Pourquoi je fais mes cosmétiques ou que j’achète que des cosmétiques artisanaux ?

Installée derrière mes fourneaux la maison est imprégnée de l’odeur du chocolat, et non mon amour il n’y aura pas de gâteau au chocolat c’est juste mon baume à lèvres :D. Et si nous revenions au début.

Tout à commencé il y a quelques années avec cette simple question : Est-ce que je sais vraiment ce qu’il y a dans mes produits cosmétiques ?

La réponse était pour le moins étonnante : NON.

Des produits que j’utilisais tous les jours (ou presque)  qui étaient en contact avec le plus grand organe du corps à savoir la  peau et je n’avais pas la moindre idée de ce qu’ils renfermaient ni même de l’impact que cela pouvait avoir sur ma santé. Oui je pourrais croire presque naïvement que si c’est dans le commerce c’est que c’est bon mais combien de produits dont on faisait l’usage quotidien sont retirés du marché parce qu’ils créent des déséquilibres hormonaux ou pire sont cancérigènes etc. ?

 Il était grand temps pour moi de faire le ménage. J’ai commencé par acheter un simple dictionnaire :  A consumer’s dictionary of cosmetic ingredients * la 7ème édition.
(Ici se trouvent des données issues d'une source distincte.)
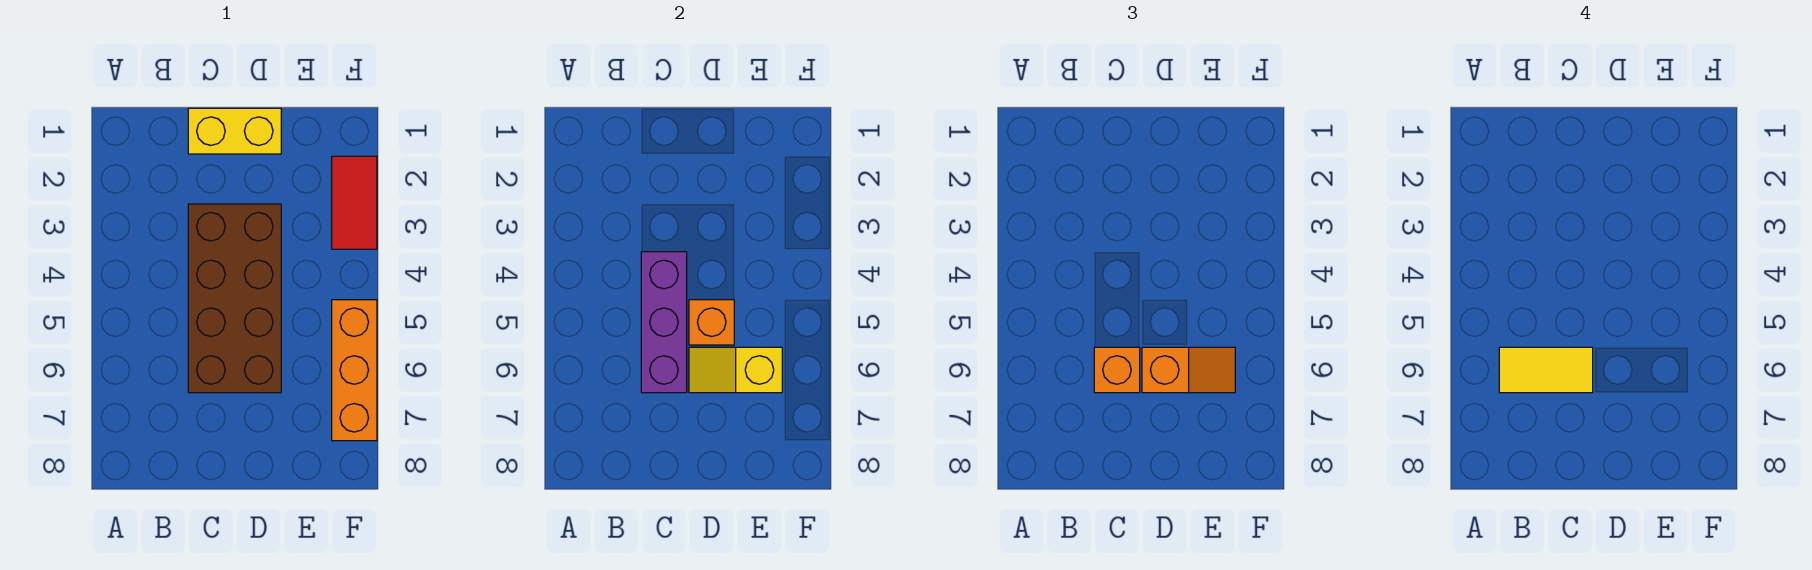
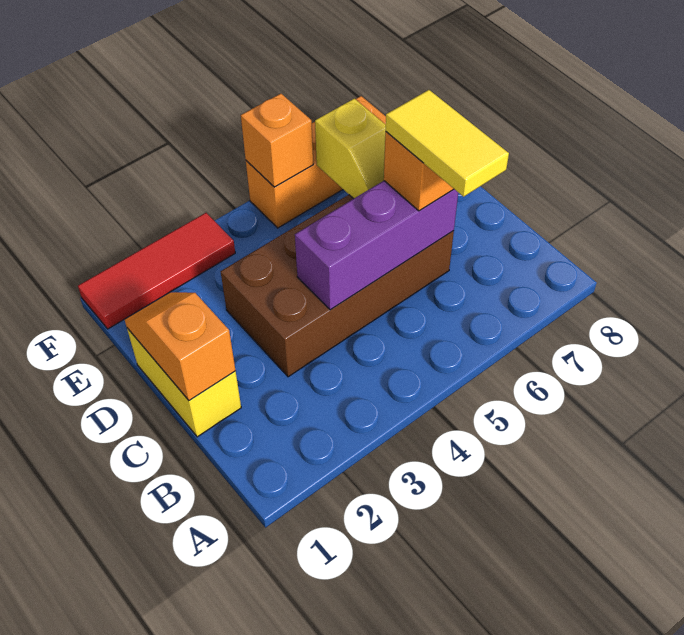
orange brick D5 level 2 -> orange brick F5 level 2
orange slope D6:E6 level 3 top D -> orange slope C1:D1 level 2 top C
red tile F2:F3 level 1 -> red tile F1:F3 level 1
De toute évidence de nombreuses personnes avant moi s’étaient posés la question.

Je l’ai ouvert à Sodium Laureth Sulfate : on le retrouve partout après tout, du savon pour le visage au gel douche au gel doux gel pour bébé, en plus d’être irritant pour la peau et les yeux  et malgré son autorisation dans les années 80 son emploi était remis en question mais en attendant de savoir si oui ou non il faisait des dégâts on continue d’en faire une distribution de masse. Et j’ai continué plusieurs heures de suite ouvrant mes placards et les vidant de leur contenus.

 Ai-je envie d’être un cobaye ? Dit comme ça c’est un peu alarmiste non ? Mais c’est ce que j’ai ressenti, j’étais un cobaye qui contrairement aux essais cliniques payait pour qu’on effectue des tests sur moi.  Je suis retournée dans les magasins armée de mon dictionnaire et j’ai trouvé la tâche tellement ardue que je me suis demandée si la méthode de grand-mère n’était pas la bonne méthode. Nos arrières grand-mères n’avaient rien à nous envier, en effet elles avaient toutes leurs petits trucs secrets.

Oui je suis pour l’évolution mais quand on va droit dans le mur il faut savoir s’arrêter et faire un peu marche arrière histoire de retrouver le bon chemin.

 Il reste important que chacune choisisse la voie qui lui convient et pour moi le chemin passe par la cuisine.